Die DroneShield-Aktie verliert am Mittwoch den zweiten Tag in Folge massiv an Wert. Gibt es schlechte Nachrichten oder sind es nur Gewinnmitnahmen?

Auf einen Blick:
  • Großes Software-Update für Anti-Drohnen-Systeme
  • Schnellere Identifizierung, bessere Bekämpfung und Koordination
  • Sorge um Grönland-Frage belastet Aktienkurs

Die DroneShield-Aktie legt wieder den Rückwärtsgang ein. Nachdem es bereits am gestrigen Dienstag um über fünf Prozent nach unten ging, sackt der Kurs des australischen Rüstungsunternehmens im Laufe des Mittwochs um weitere sieben Prozent ab. Gibt es schlechte Nachrichten aus Down Under oder handelt es sich einfach nur um Gewinnmitnahmen?

Ein wichtiges Update

Eigentlich versorgte DroneShield den Markt mit guten Nachrichten. Der Drohnenabwehrspezialist rollte ein großes Software-Update für seine Systeme aus. Dieses macht die Anti-Drohnen-Technologie noch schneller und vor allem zuverlässiger.

Laut Information von DroneShield soll das Update zu einer früheren und eindeutigeren Identifizierung von unbemannten Flugkörpern beitragen. Zudem sollen dadurch Drohnen auch in unübersichtlichen Einsatzumgebungen präziser verfolgt werden können.

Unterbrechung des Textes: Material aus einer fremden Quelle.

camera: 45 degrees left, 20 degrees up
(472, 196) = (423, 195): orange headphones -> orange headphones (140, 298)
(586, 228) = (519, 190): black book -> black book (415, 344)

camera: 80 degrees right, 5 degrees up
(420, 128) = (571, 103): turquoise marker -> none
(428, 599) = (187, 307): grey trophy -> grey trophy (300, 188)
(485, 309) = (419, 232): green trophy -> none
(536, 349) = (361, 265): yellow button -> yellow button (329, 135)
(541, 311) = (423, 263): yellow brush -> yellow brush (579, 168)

Hinzu kommt, dass sich nun Abwehrmaßnahmen zielgenauer auslösen lassen. Und nicht zuletzt können Betreiber mit mehreren Standorten ihre Einsätze besser zentral koordinieren.

Trump macht Angst

Trotzdem überwiegt an den Börsen derzeit die Angst und sie hat einen Namen: Donald Trump. Der US-Präsident scheint nichts auf jahrzehntelang gewachsene Partnerschaften zu geben und setzt mit seiner aggressiven Grönland-Politik die Freundschaft zwischen Europa und den USA aufs Spiel.

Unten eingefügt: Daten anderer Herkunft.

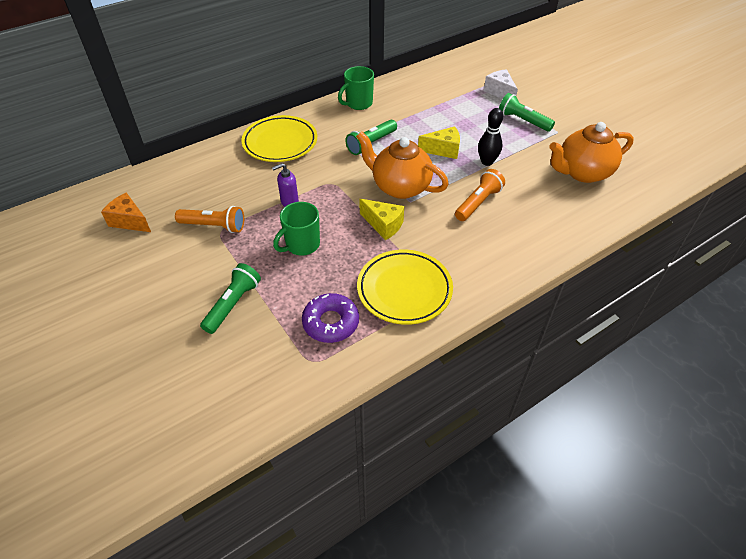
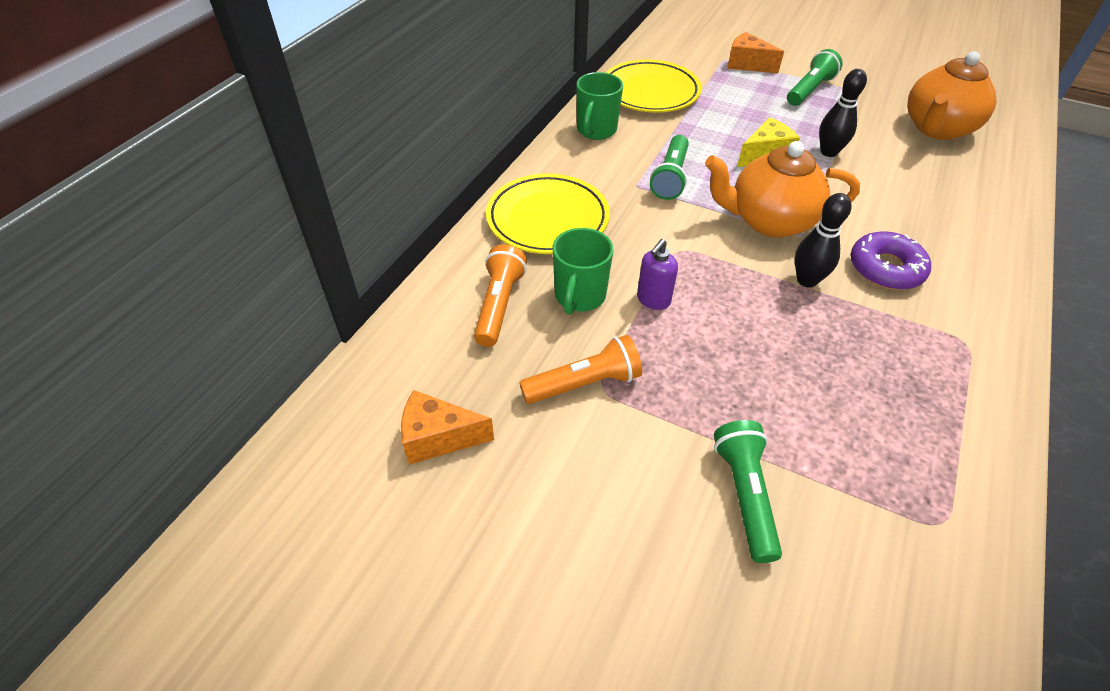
camera: 30 degrees left, 0 degrees up
(302, 245) = (738, 355): green mug -> green mug (579, 296)
(331, 322) = (899, 451): purple donut -> purple donut (886, 268)
(383, 225) = (807, 280): yellow cheese -> black bowling pin
(404, 290) = (929, 357): yellow plate -> yellow plate (650, 92)
(478, 203) = (877, 206): orange flashlight -> orange flashlight (499, 305)
(500, 92) = (747, 64): white cheese -> orange cheese
(523, 121) = (809, 90): green flashlight -> green flashlight turned 120 degrees clockwise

Wie die Angelegenheit ausgehen wird, lässt sich angesichts des völlig unvorhersehbaren Charakters Trumps kaum vorhersagen. Als australisches Unternehmen ist DroneShield zwar nicht direkt politisch in diese Sache involviert. Aber die Auswirkungen könnten in Summe trotzdem negativ sein für den australischen Rüstungstechnologiehersteller. Kein Wunder, dass Anleger ihre Gewinne in trockene Tücher bringen.